There are also efforts underway to improve dynamic partitioning and indexing. For example, look at the investments into improving the full-text search capabilities of the database engines (SQL Server 2005's full-text search is considerably more performant than the previous version and more work is being done for future releases) and adding full-text support to XQuery.
However, adding such support has to be done carefully, if one wants to continue to provide the performance, scalability and maintainability that database systems normally provide (or should provide). For example, it is much harder to compile a query into an efficient query plan if the compiler and optimizer has less (reliable) schema information available. Frequent dynamic recompiles of a query due to frequent schema changes may be too costly if done wrong etc.. And for better or worse, database engines have become complex systems that need many components to provide the necessary integration of a new feature.

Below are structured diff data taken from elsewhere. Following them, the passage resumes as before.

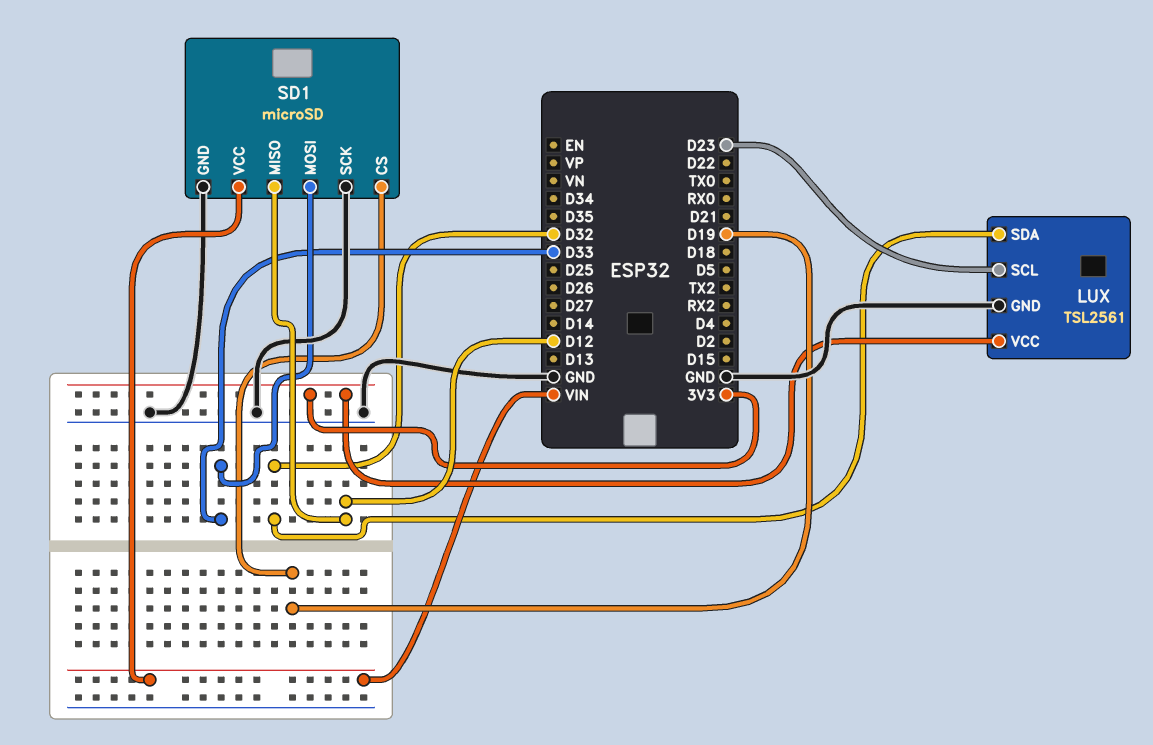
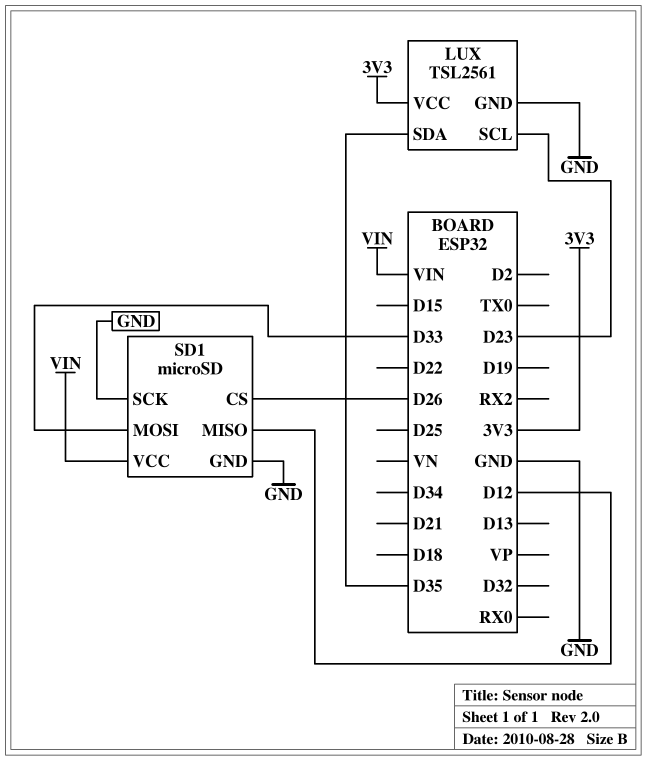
LUX pin SDA: D32 -> D35
SD1 pin CS: D19 -> D26

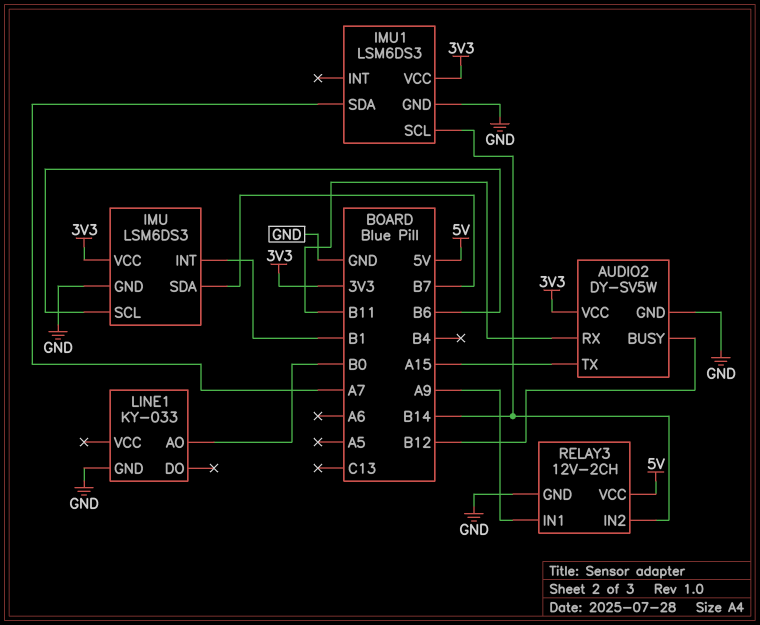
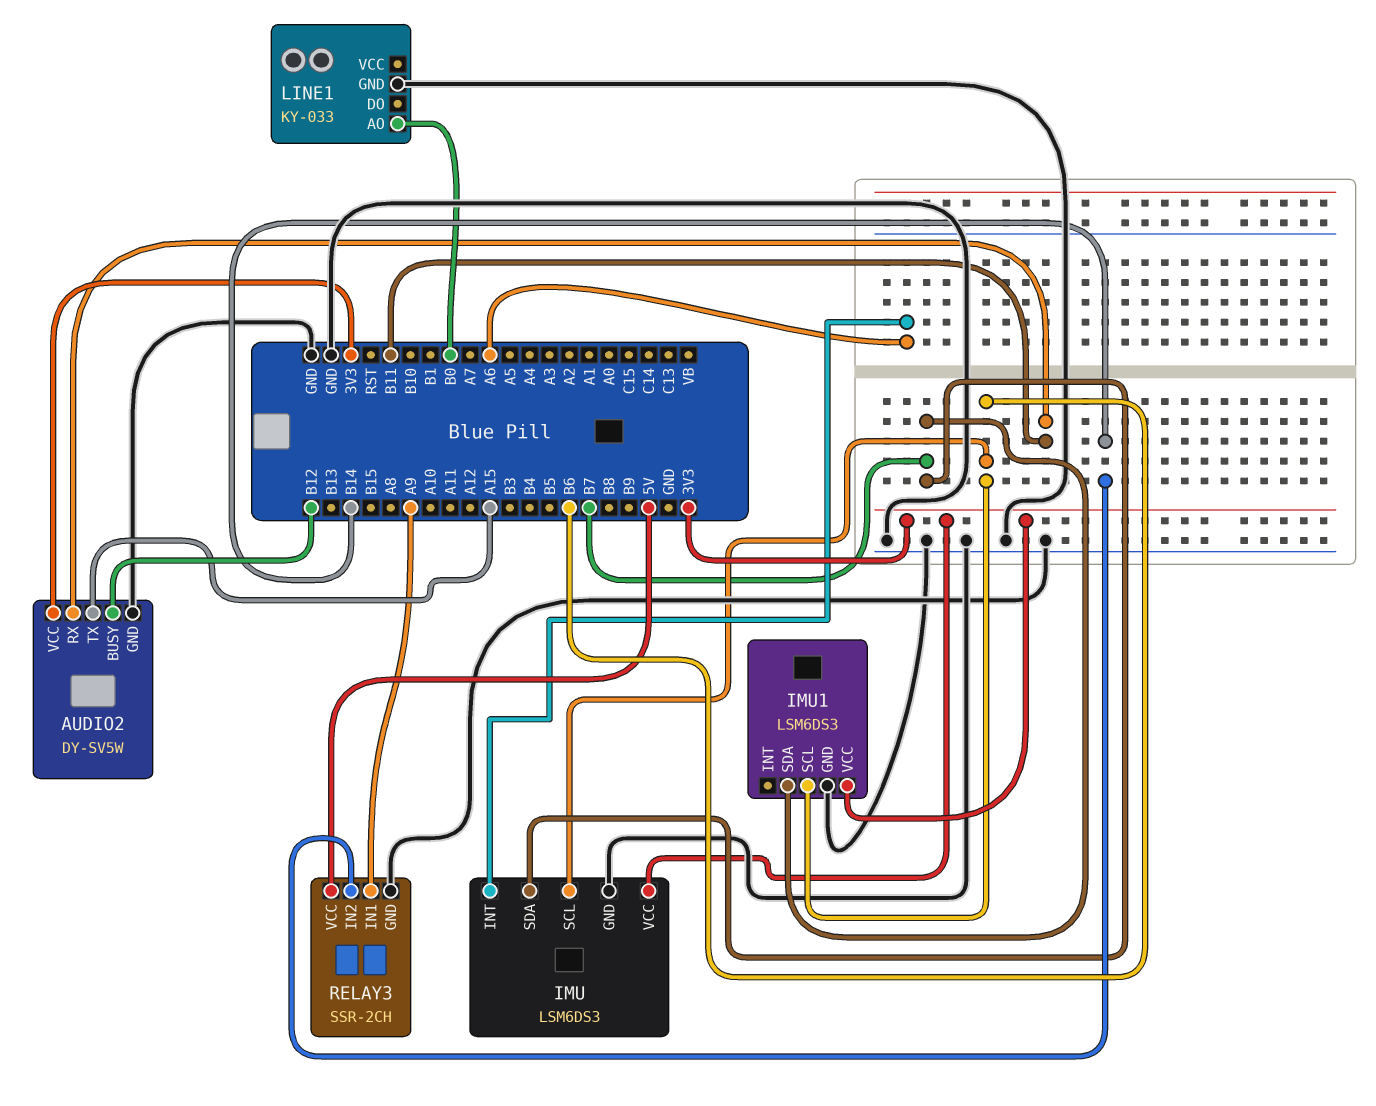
IMU pin INT: B1 -> A6
IMU1 pin SCL: B14 -> B6
IMU1 pin SDA: A7 -> B7
RELAY3: 12V-2CH -> SSR-2CH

So doing this right takes time, but the vendors have started doing it over the last five years.
He also then asked the open source community to build it which lead to an interesting post by Kris (and a reply post by Adam and a comment by Dare). Interesting to note that all three of them have worked with me at Microsoft at some time :-). And note the interesting parallelism to Mr. Egelund's recent remarks and this exchange about contributing to the open-source world :-). My take: I think Kris and Dare have a point in that “web services” businesses prefer software to be free, because it lowers their cost and increases the number of people getting access (although, they should ask/provide for free hardware too, like the cell phone providers :-)). All that will be paid for will be services and servicing. OTOH, I don't think this part was the important aspect of Adam's post. These payment models are part of a set of competing business models with different trade-offs, which will look differently based on what you are working on :-).
I recently posted a reply to an XML-DEV enquiry explaining why XQuery and XSLT are declarative languages and providing some advantages of declarative over procedural languages (and some of the costs). M. David Peterson liked it and posted it on his blog (so I don't have to do it myself :-)).
Note that indeed I am not Mike Champion, and I am sure he is glad that I am not :-). But I feel honored to have my postings be put into the same category as his.
Also, Edd Dumbill posted an article called XQuery's Niche on XML.com that summarized another (related) XML-DEV perma-thread this month. While I was too busy during that discussion to participate (I am building systems after all :-)), I would like to take this opportunity to point out the following:
- Both XQuery and XSLT are declarative, functional languages of equal capabilities for doing XML query and transforms (and both are providing recursion)
- XSLT 2.0 has some additional capabilities such as non-XML results, multiple outputs, provides some functionalities in easier syntax (grouping) at least when we compare these releases, uses an XML syntax, and provides an event-driven processing model.
- XQuery provides a more concise syntax targeted towards declarative, prescriptive formulations of queries. The XML syntax of XQueryX is not an end-user syntax.
- The XSLT event-driven model is well-suited for data-driven transformations (Norm's DocBook transformation example)
- XQuery is easier to statically analyse and optimize.
The distinction to some extend is similar to DataLog and SQL.
As to Dare's comment: XQuery got so complex that now I personally would rather stick to XSLT. For the average developer I'd suggest using something like X#/Xen/C-Omega or E4X before I'd suggest XQuery.
Based on that quote I wonder how many XQuery expressions Dare actually wrote. I don't think XQuery is more complex to use than XSLT if used for querying XML and reshape the structure into summaries and slightly changed structures. And in its current form it is not intended to take the place of XSLT in reshaping a DocBook document into an XHTML rendering; there I prefer XSLT. And as a language, it is hardly more complex than XSLT since XQuery is basically XPath 2.0 + order by + validate + construction - sibling/anchestor/namespace axis. And XPath 2.0 is part of XSLT 2.0 that provides all of the parts that XQuery provides...
I also would not recommend C-Omega to any average developer - at least not yet. For the simple reason that this kind of technology is still a research project and will have to deal with some of the same issues as XSLT and XQuery when it wants to support the XML data model in its fullness and has to bridge the procedural/declarative chasm. But I think it will be an interesting tool in a couple of years.
The take-away should be: Both XSLT and XQuery (and C-Omega and E4X) are tools in your toolbox. Use the right tool for the right job and understand when to use which one.